L'année suivante Beate et Segre Klarsfeld créent l'association Fils et Filles des déportés juifs de France, association "militante de la mémoire"

B) Le temps des procès dans les années 1980-1990

Le réveil mémoriel provoque la traque des derniers criminels de guerre :

  • 1979, le haut fonctionnaire Jean Leguay → premier français inculpé de crime contre l'humanité

  • 1987, Klaus Barbie → condamné à la réclusion criminelle à perpétuité

  • 1991, Paul Touvier → condamné à perpétuité

  • 1991, René Bousquet → assassiné avant son procès

  • 1998, Maurice Papon → condamné

La diffusion en 1985 du film Shoah de Claude Lanzmann provoque un choc. Cette longue enquête, constituée de témoignages directs de rescapés et de bourreaux, décrit le fonctionnement précis de ce que l'Historien américain Raul Hilberg appelle La Destruction des Juifs d'Europe

Les révélations sur le passé Vichyste de François Mitterand troublent l'opinion. Fonctionnaire à Vichy, décoré de la francisque par Pétain, il était aussi à partir de 1943 à la tête d'un mouvement de résistance.

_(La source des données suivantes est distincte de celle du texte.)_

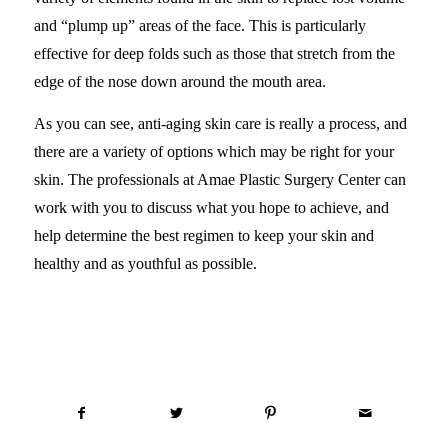
and “plump up” areas of the face. This is particularly
effective for deep folds such as those that stretch from the
edge of the nose down around the mouth area.
As you can see, anti-aging skin care is really a process, and
there are a variety of options which may be right for your
skin. The professionals at Amae Plastic Surgery Center can
work with you to discuss what you hope to achieve, and
help determine the best regimen to keep your skin and
healthy and as youthful as possible.
Share this entry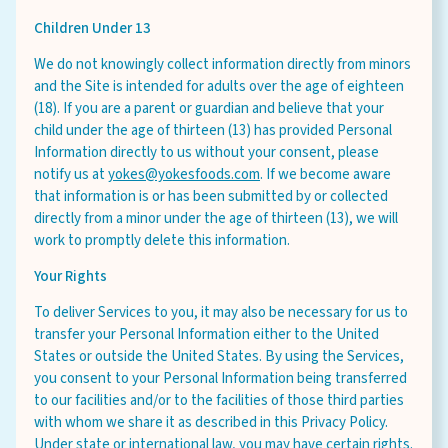
Children Under 13
We do not knowingly collect information directly from minors
and the Site is intended for adults over the age of eighteen
(18). If you are a parent or guardian and believe that your
child under the age of thirteen (13) has provided Personal
Information directly to us without your consent, please
notify us at
yokes@yokesfoods.com
. If we become aware
that information is or has been submitted by or collected
directly from a minor under the age of thirteen (13), we will
work to promptly delete this information.
Your Rights
To deliver Services to you, it may also be necessary for us to
transfer your Personal Information either to the United
States or outside the United States. By using the Services,
you consent to your Personal Information being transferred
to our facilities and/or to the facilities of those third parties
with whom we share it as described in this Privacy Policy.
Under state or international law, you may have certain rights.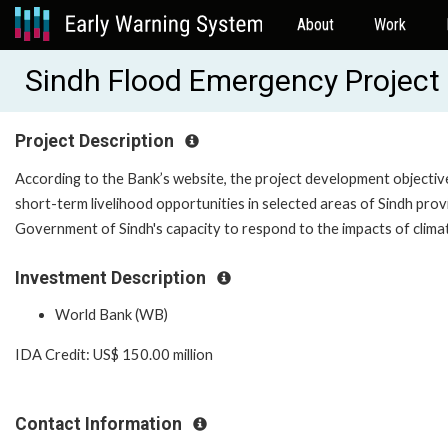
About
Work
Sindh Flood Emergency Projec
Project Description
According to the Bank’s website, the project development objective
short-term livelihood opportunities in selected areas of Sindh pro
Government of Sindh's capacity to respond to the impacts of clima
Investment Description
World Bank (WB)
IDA Credit: US$ 150.00 million
Contact Information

Les historiens qualifient ceux qui, après avoir soutenu le régime de Vichy, entrent dans la résistance, de vichysto-résistants.

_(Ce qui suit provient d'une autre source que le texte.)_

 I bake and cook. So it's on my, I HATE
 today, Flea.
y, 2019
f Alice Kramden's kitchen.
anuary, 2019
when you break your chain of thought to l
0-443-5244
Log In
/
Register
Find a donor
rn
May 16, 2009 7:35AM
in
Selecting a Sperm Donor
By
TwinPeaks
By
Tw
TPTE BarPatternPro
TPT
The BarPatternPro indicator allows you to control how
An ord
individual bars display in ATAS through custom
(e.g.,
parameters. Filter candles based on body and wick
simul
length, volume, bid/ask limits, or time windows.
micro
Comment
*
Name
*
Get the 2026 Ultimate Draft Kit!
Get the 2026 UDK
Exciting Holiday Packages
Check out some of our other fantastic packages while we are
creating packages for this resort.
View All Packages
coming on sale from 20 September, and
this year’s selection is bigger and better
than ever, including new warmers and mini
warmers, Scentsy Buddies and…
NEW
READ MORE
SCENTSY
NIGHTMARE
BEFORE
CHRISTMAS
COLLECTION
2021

Le scandale provoqué par le fleurissement de la tombe de Pétain entre 1984 et 1992 ajoute au malaise.

C) Le temps du devoir de mémoire depuis les années 1990

Les années 1990 ont été les années de la reconstruction mémorielle :

  • Loi Gayssot (1990) sanctionne l'expression publique du négationnisme (nier l'existence des événements qui ont eu lieu)

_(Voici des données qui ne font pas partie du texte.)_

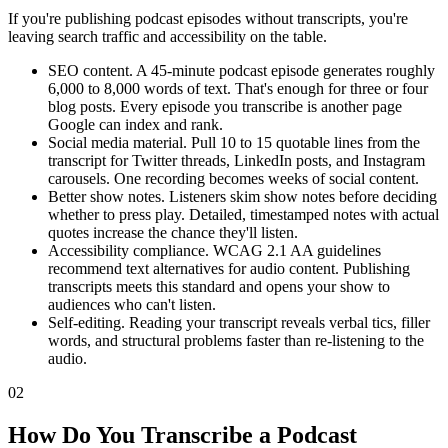
If you're publishing podcast episodes without transcripts, you're
leaving search traffic and accessibility on the table.
SEO content. A 45-minute podcast episode generates roughly
6,000 to 8,000 words of text. That's enough for three or four
blog posts. Every episode you transcribe is another page
Google can index and rank.
Social media material. Pull 10 to 15 quotable lines from the
transcript for Twitter threads, LinkedIn posts, and Instagram
carousels. One recording becomes weeks of social content.
Better show notes. Listeners skim show notes before deciding
whether to press play. Detailed, timestamped notes with actual
quotes increase the chance they'll listen.
Accessibility compliance. WCAG 2.1 AA guidelines
recommend text alternatives for audio content. Publishing
transcripts meets this standard and opens your show to
audiences who can't listen.
Self-editing. Reading your transcript reveals verbal tics, filler
words, and structural problems faster than re-listening to the
audio.
02
How Do You Transcribe a Podcast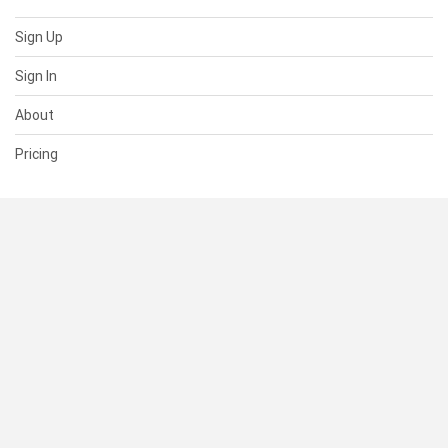
Sign Up
Sign In
About
Pricing
SUPPORT
Help Center
Contact Us
Status
RESOURCES
Documentation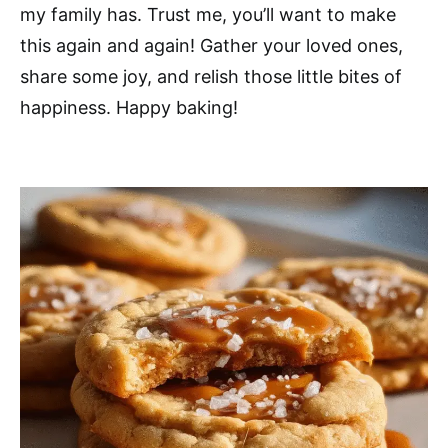
my family has. Trust me, you’ll want to make
this again and again! Gather your loved ones,
share some joy, and relish those little bites of
happiness. Happy baking!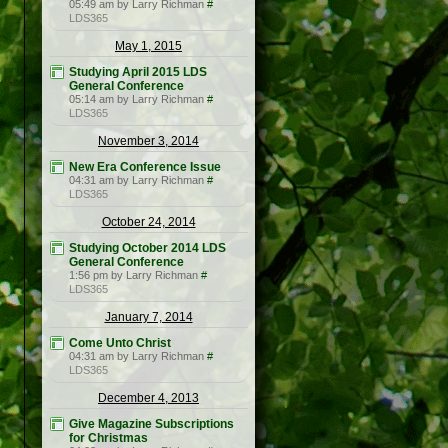
05:49 am by Larry Richman
#
LDS365
May 1, 2015
Studying April 2015 LDS
General Conference
05:14 am by Larry Richman
#
LDS365
November 3, 2014
New Era Conference Issue
04:31 am by Larry Richman
#
LDS365
October 24, 2014
Studying October 2014 LDS
General Conference
1:56 pm by Larry Richman
#
LDS365
January 7, 2014
Come Unto Christ
04:31 am by Larry Richman
#
LDS365
December 4, 2013
Give Magazine Subscriptions
for Christmas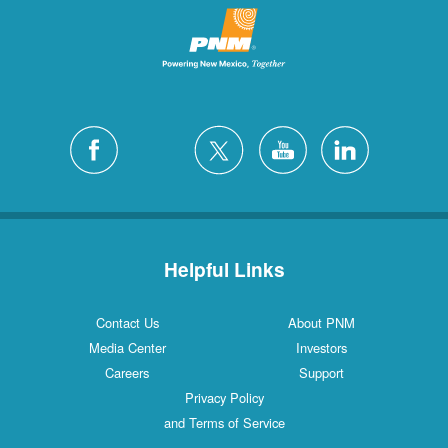
Helpful Links
Contact Us
About PNM
Media Center
Investors
Careers
Support
Privacy Policy
and Terms of Service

  • 1995, Jacques Chirac reconnaît la complicité et la responsabilité de l'État Français dans la déportation des Juifs de France

  • Eglise et Police font acte de repentance

Depuis, la mémoire de la Shoah est très présente dans la politique mémorielle de l'État:

  • 1999 , l'État indemnise les familles juives spoliées et les enfants déportés

  • 2001, Fondation pour la mémoire de la Shoah est crée

  • 2005, Fondation pour la mémoire de la Shoah est inaugurée

Les tensions liées à la guerre ne sont pas éteintes :

  • 2007, circulaire de Nicolas Sarkozy qui demande que lecture soit faire aux lycées de la dernière lettre du militant communiste Guy Môquet

→ le Président Sarkozy est alors accusé de vouloir instrumentaliser la mémoire du conflit

CONCLUSION

Pour une Nation, il n'est jamais facile d'assumer ses erreurs, encore moins ses crimes, qu'ils soient individuels ou collectifs, surtout pour un pays brisé par la défaite de 1940 puis par la collaboration et qui cherche à reconstruire son unité et sa puissance. Ainsi de 1945 à 1970, se constitue une mémoire patriotique de la guerre marquée par l'amnistie des collaborateurs, l'oubli de vaincus et des victimes et la mise en avant d'une France résistante. Cependant, malgré les silences, la vérité a progressé depuis les années 1970 à nos jours. Les acteurs de la période ont pris la parole, analysée par les historiens, le débat s'est dépassionné, les archives se sont ouvertes permettant de multiplier les thèses sur cette période. De nouveaux enjeux mémoriels sont apparus mettant en avant un autre regard sur Vichy, l'importance de la Shoah et faisant évoluer la figure du résistant et émerger les Justes de France.

Mais les débats publics sur la mémoire et la place de l'historien dans ces derniers concernant une période particulièrement tourmentée de l'histoire de France soulèvent encore aujourd'hui de nombreuses questions.